I am currently working with a 2d numpy object array filled with collections.counter objects Each counter is basically a histogram.
- Keys are always from a limited set of integers eg between 0 and 1500
- number of items in each counter is variable, most are small but some have every key
This all works fine for my needs with smaller datasets but with a dataset around the 500 million cells mark the memory use is around 120Gb which is a little high.
Interestingly numpy.save writes it out to a 4gb file which makes me think there is something better i can be doing.
Any suggestions on how i can reduce my memory usage.
I considered a 3d array but because of the amount of empty counts it would have to hold it required even more memory.
I make lots of use of counter.update in constructing the array so any method needs a quick/neat way of getting similar functionality.
The access after the data is created isnt a big issue as long for each cell i can get the value for each key - no need for a dictionaries indexing.

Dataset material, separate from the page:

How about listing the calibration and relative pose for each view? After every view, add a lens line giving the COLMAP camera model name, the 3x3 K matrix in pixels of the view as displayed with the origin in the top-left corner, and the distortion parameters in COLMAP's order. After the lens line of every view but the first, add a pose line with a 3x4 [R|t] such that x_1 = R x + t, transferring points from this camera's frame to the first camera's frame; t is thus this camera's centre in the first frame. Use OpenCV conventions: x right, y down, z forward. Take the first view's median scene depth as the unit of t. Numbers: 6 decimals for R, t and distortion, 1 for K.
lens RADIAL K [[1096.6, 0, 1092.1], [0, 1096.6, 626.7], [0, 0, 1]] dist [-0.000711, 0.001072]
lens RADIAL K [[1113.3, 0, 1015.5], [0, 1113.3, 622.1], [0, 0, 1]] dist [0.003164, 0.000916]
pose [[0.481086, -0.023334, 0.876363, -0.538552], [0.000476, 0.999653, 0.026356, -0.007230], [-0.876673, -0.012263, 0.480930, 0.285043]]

Below is a very simplified example that produces a small dataset that is roughly analogous to what ive described above. My code would have a skew further towards less keys per counter and higher counts per key
def counterArray_init(v):
return collections.Counter([v])
e = np.random.random_integers(0,1500,[10,10])
row_len, col_len = e.shape
counterArray = np.zeros([row_len,col_len], dtype= object)

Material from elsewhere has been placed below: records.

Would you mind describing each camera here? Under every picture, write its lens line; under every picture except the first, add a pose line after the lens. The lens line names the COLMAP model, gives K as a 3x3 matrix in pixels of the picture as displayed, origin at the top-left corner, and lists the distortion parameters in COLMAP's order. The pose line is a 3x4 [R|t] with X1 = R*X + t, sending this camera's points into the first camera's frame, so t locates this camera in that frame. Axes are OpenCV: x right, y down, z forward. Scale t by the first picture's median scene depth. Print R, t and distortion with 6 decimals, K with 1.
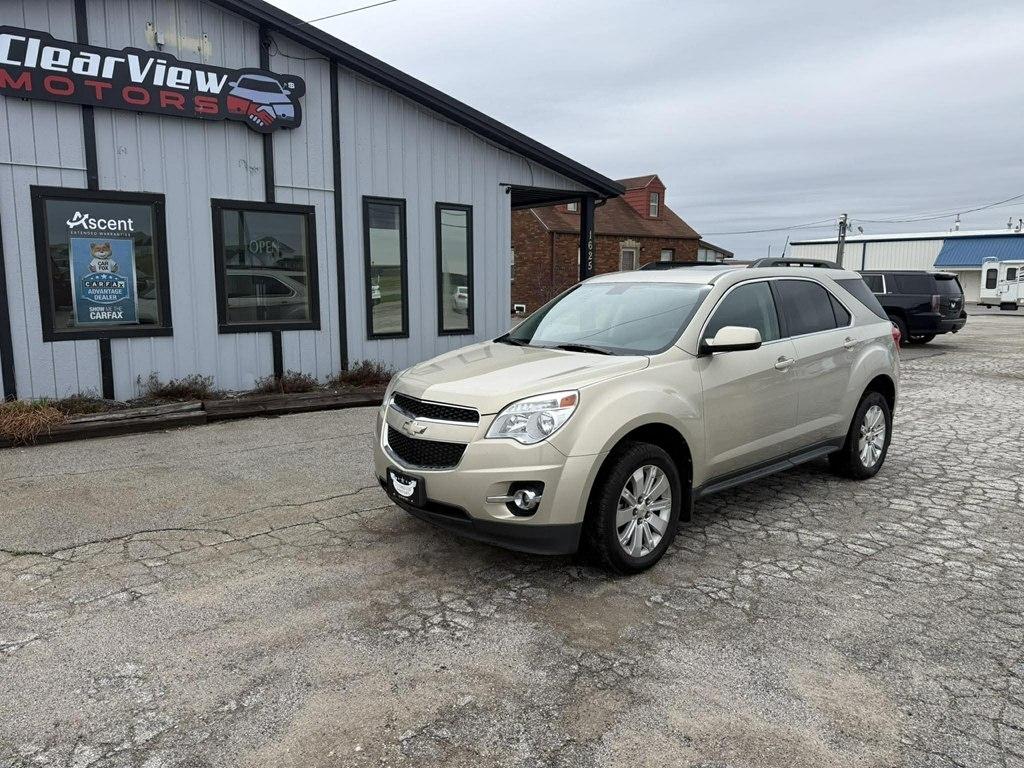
lens RADIAL K [[748.4, 0, 505.9], [0, 748.4, 391.7], [0, 0, 1]] dist [0.013861, -0.028465]
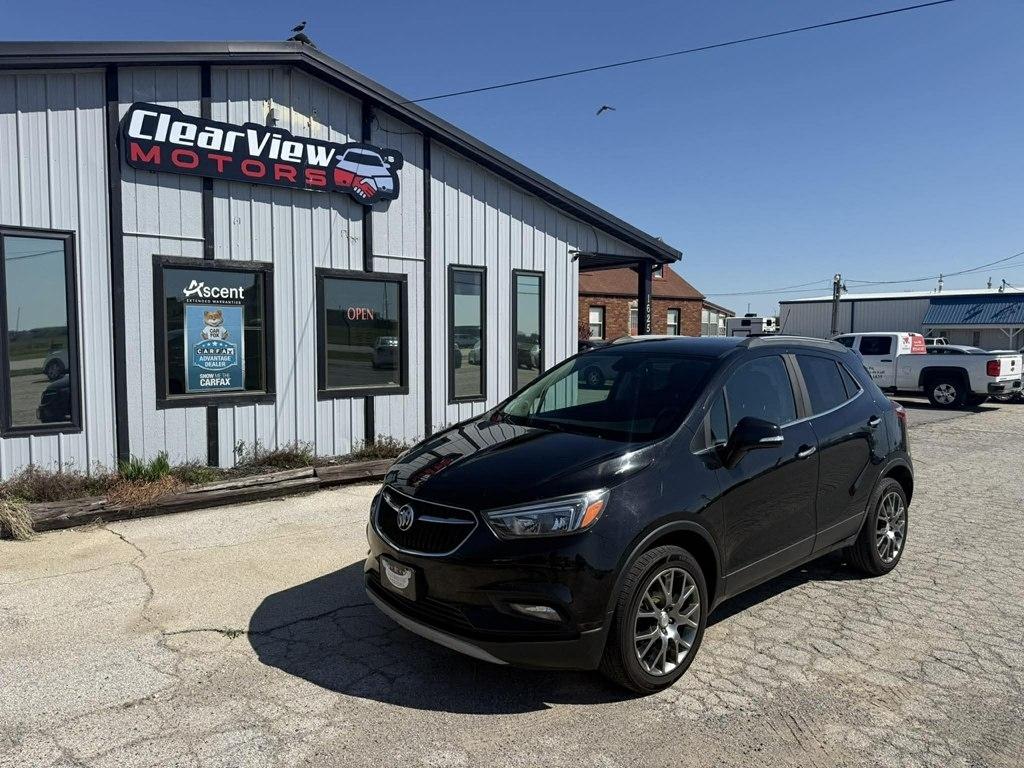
lens RADIAL K [[748.4, 0, 506.7], [0, 748.4, 387.2], [0, 0, 1]] dist [0.013861, -0.028465]
pose [[0.999679, -0.002493, 0.025212, -0.167472], [0.004533, 0.996691, -0.081161, -0.012013], [-0.024926, 0.081249, 0.996382, -0.005427]]
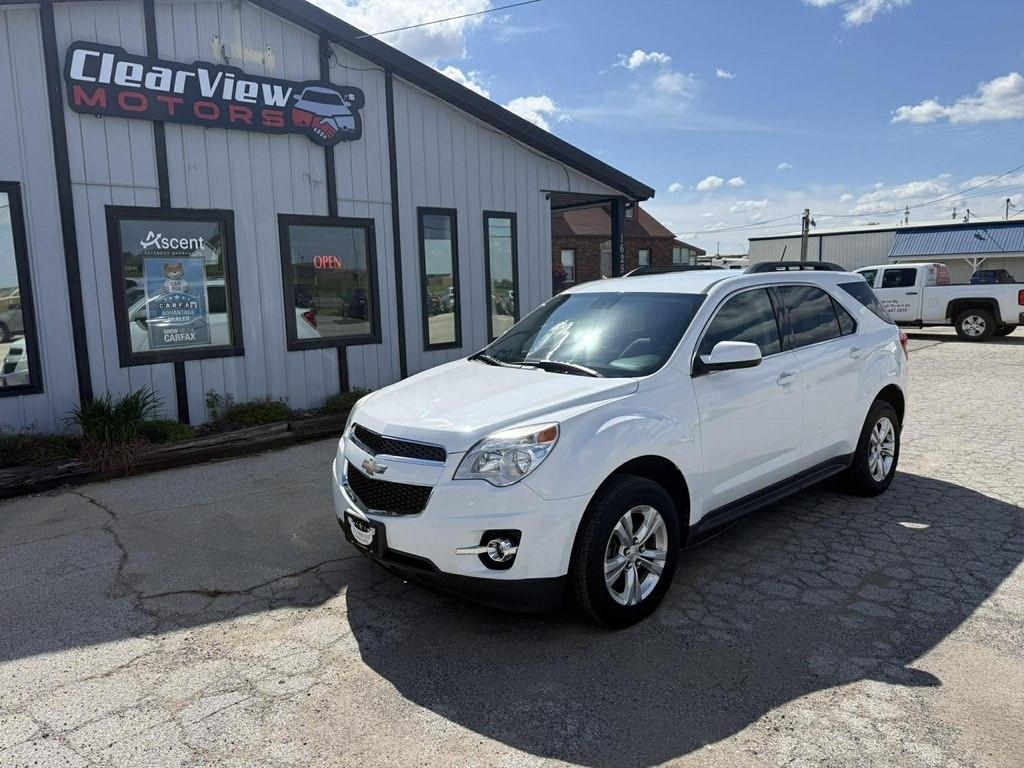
lens RADIAL K [[748.4, 0, 508.3], [0, 748.4, 382.4], [0, 0, 1]] dist [0.013861, -0.028465]
pose [[0.997287, -0.040969, 0.061163, -0.170655], [0.041925, 0.999017, -0.014421, -0.012014], [-0.060512, 0.016946, 0.998024, 0.011311]]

vinit = np.vectorize(counterArray_init)
counterArray[:,:] = vinit(e)
for row in xrange(1,row_len):
for col in xrange(0,col_len):
counterArray[row,col].update(counterArray[row - 1,col])
return counterArray
Thanks
Edit: I have realised that in my smaller counters the keys used fall within a small range. The random example code above is not a good example of this behaviour. As a result i am investigating using an object array filled with different length int arrays and a separate array that stores the minimum key value for each of those int arrays. It seems like an odd solution but initial testing looks like its using only about 20% of the memory used by the counter method.